Directions for this task. All lines in the material below that contain "down" should be located and copied.
++++ Data records
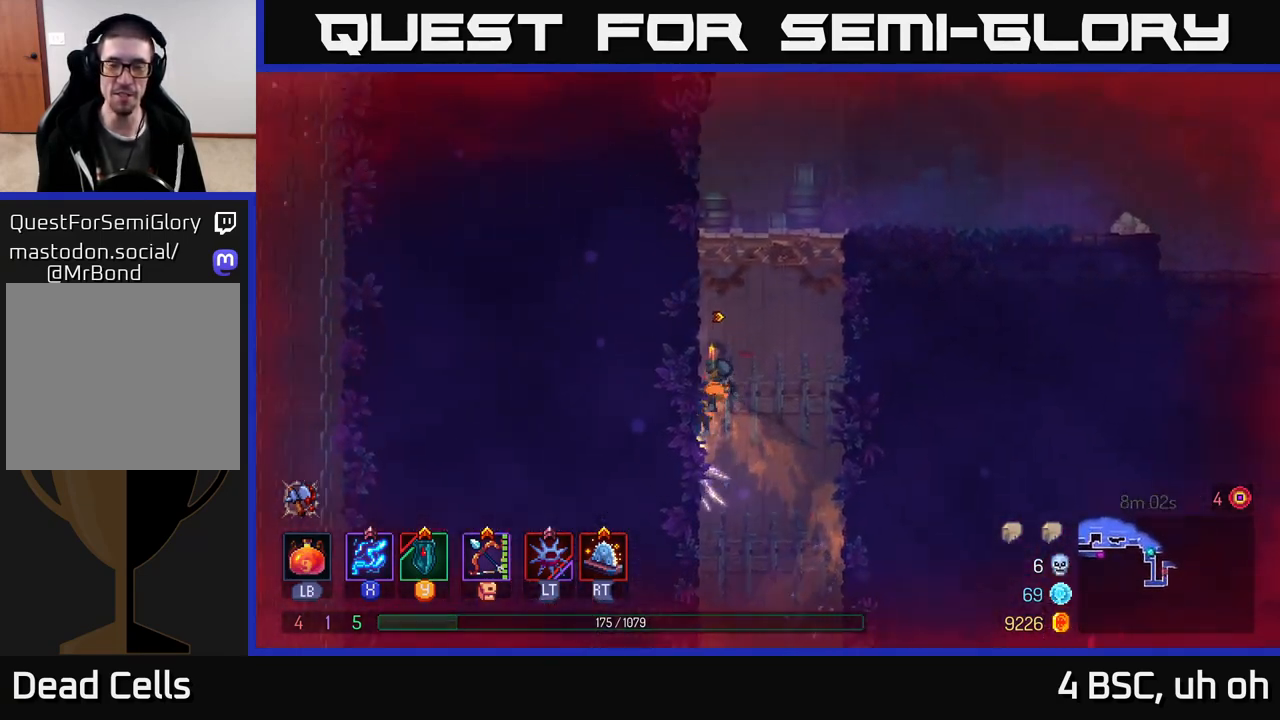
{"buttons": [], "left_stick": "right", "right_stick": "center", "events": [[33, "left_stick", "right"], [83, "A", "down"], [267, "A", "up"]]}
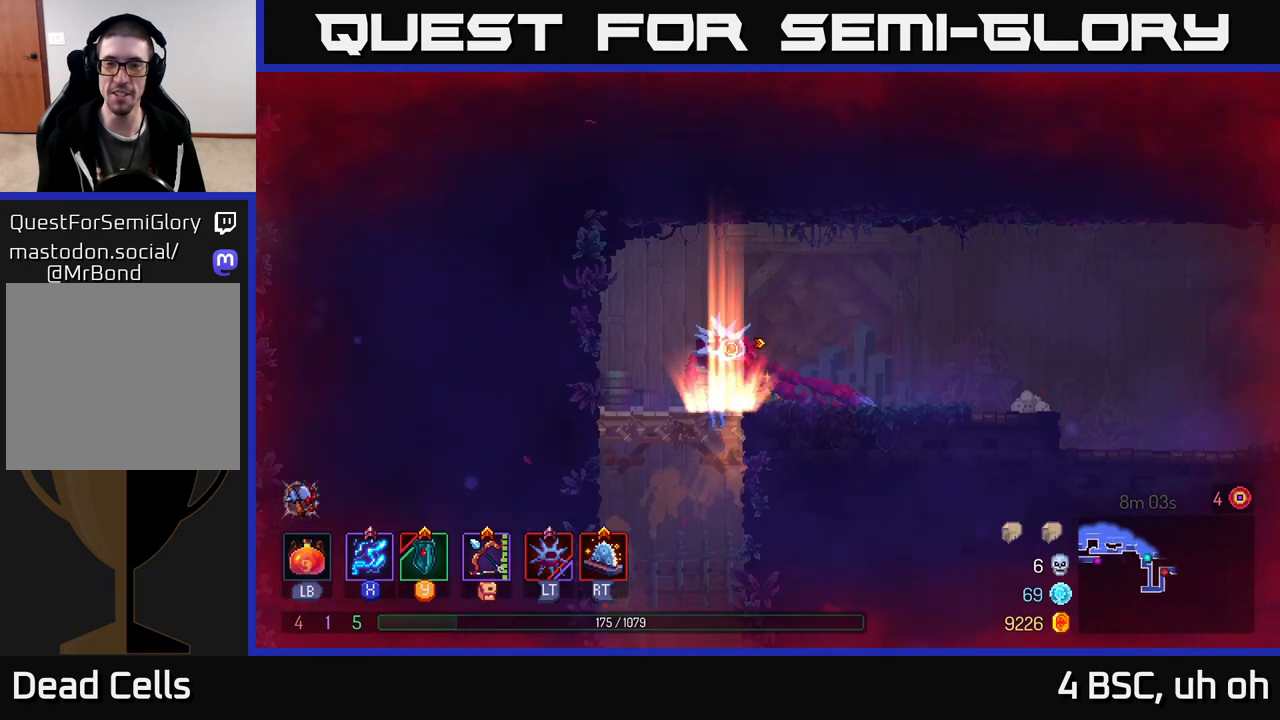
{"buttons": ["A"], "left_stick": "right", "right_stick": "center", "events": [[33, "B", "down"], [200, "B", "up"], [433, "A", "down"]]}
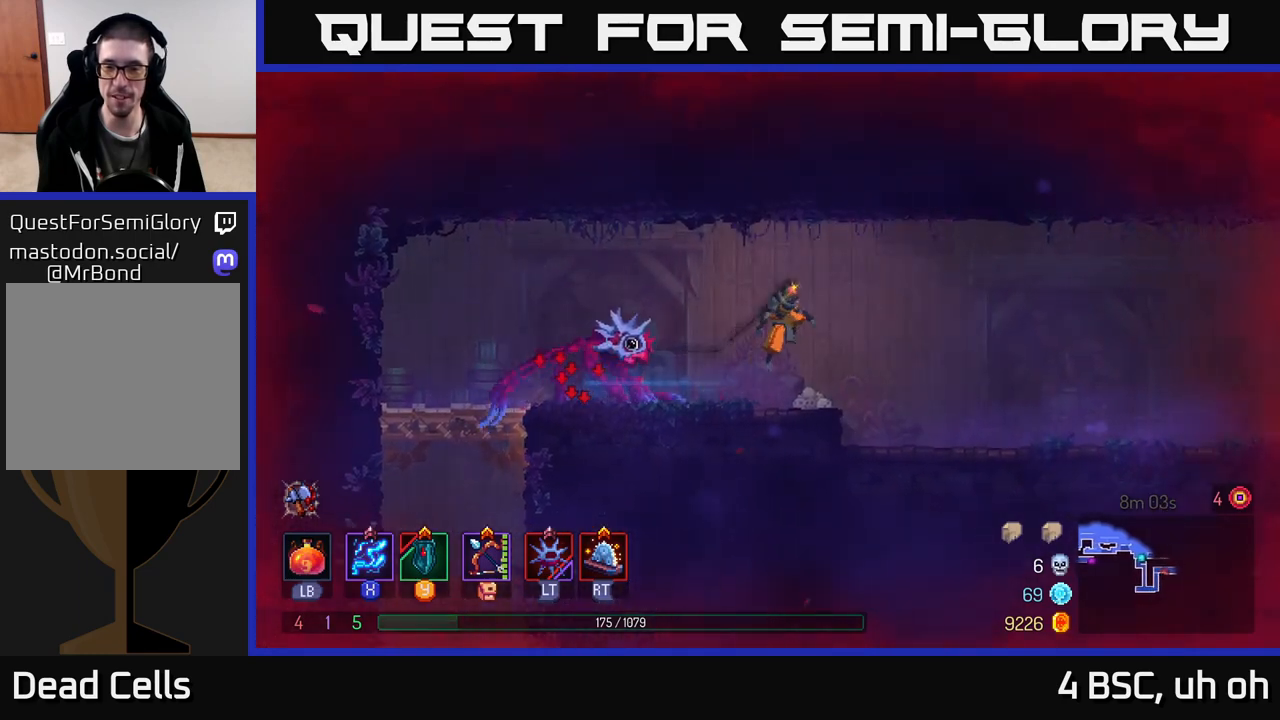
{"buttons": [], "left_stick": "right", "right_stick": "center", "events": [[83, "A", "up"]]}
++++++++
++++ Data records
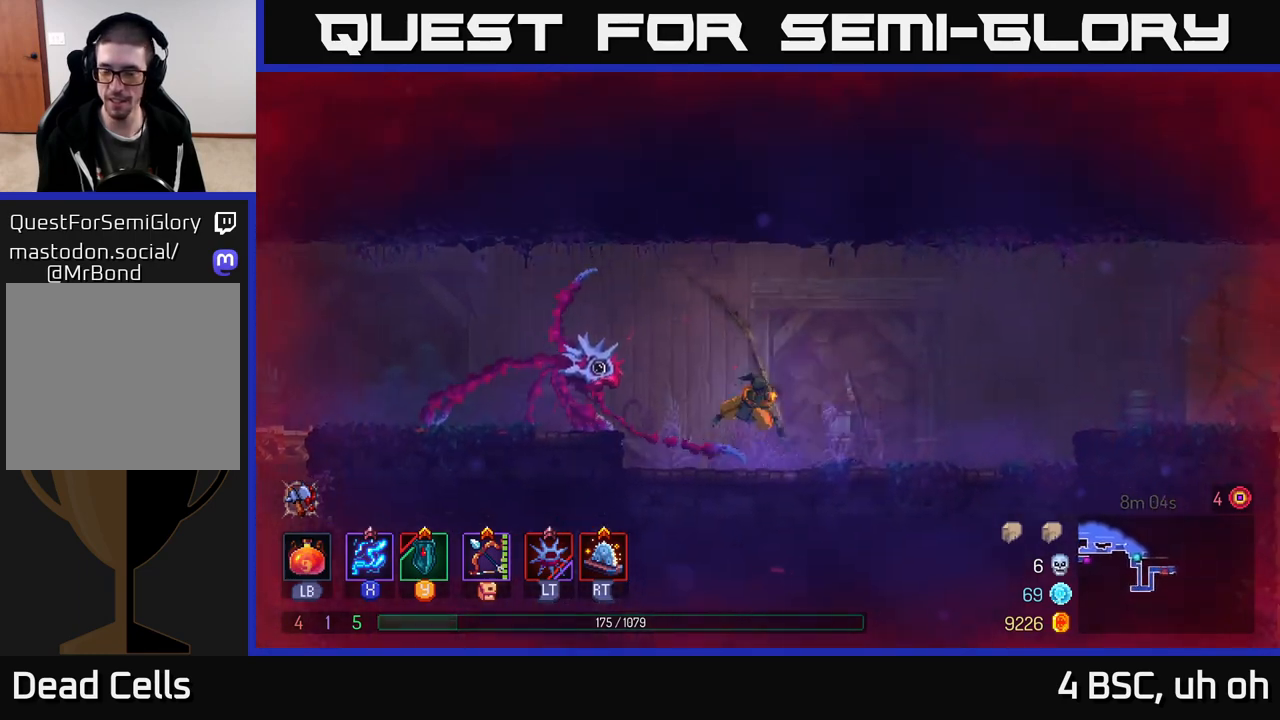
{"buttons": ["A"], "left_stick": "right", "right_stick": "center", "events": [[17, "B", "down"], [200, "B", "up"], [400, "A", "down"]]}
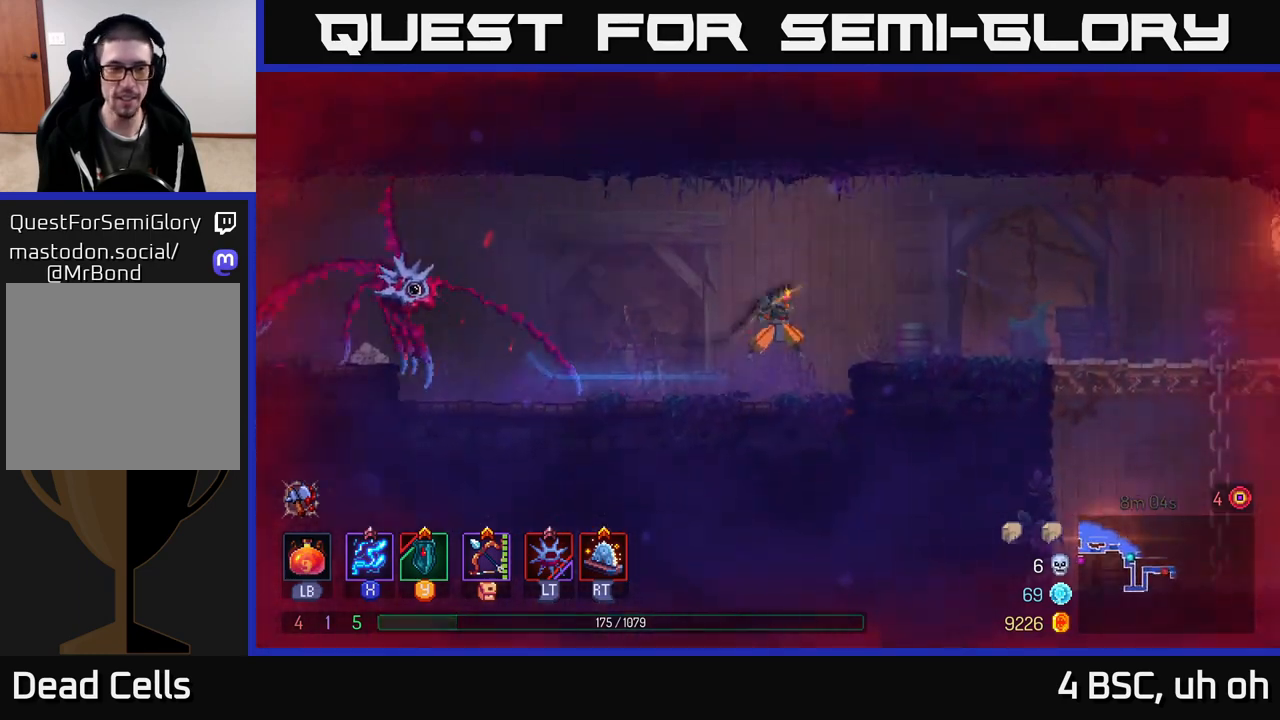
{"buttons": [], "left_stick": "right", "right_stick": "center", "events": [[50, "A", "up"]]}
++++++++
++++ Data records
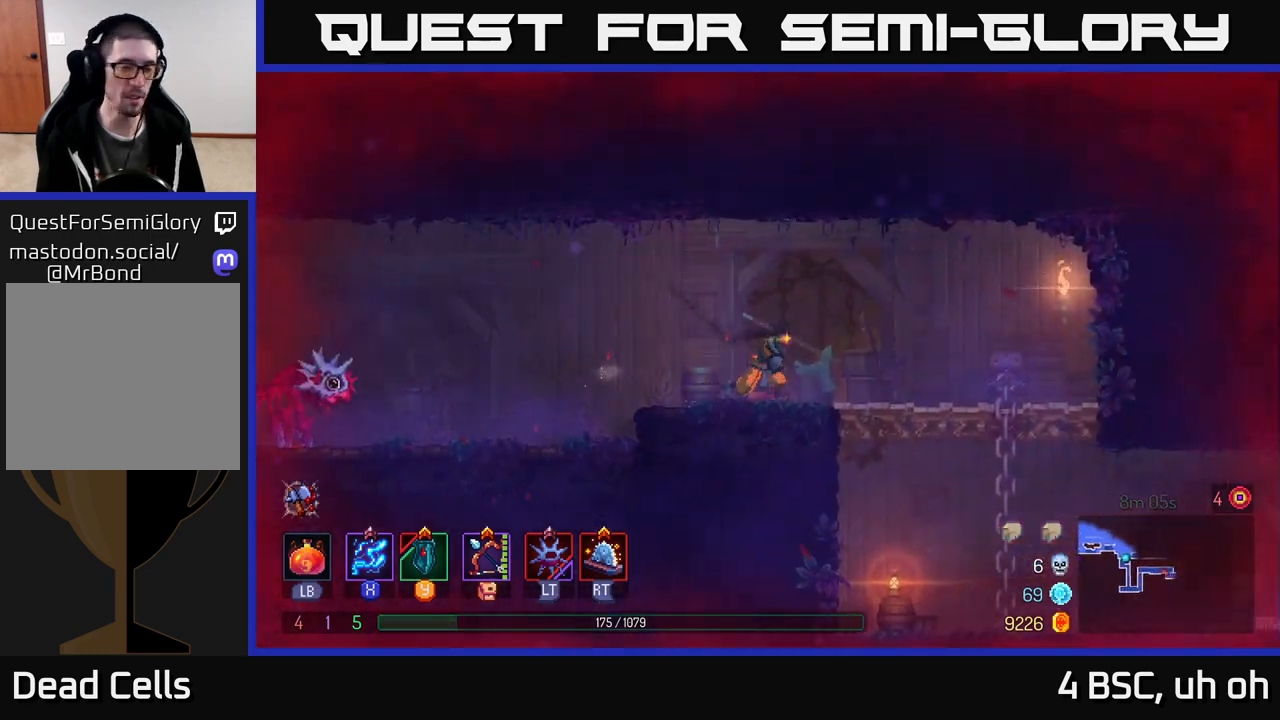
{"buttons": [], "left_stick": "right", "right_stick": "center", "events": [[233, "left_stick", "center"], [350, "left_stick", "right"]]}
++++++++
Solution to the exercise.
{"buttons": [], "left_stick": "right", "right_stick": "center", "events": [[33, "left_stick", "right"], [83, "A", "down"], [267, "A", "up"]]}
{"buttons": ["A"], "left_stick": "right", "right_stick": "center", "events": [[33, "B", "down"], [200, "B", "up"], [433, "A", "down"]]}
{"buttons": ["A"], "left_stick": "right", "right_stick": "center", "events": [[17, "B", "down"], [200, "B", "up"], [400, "A", "down"]]}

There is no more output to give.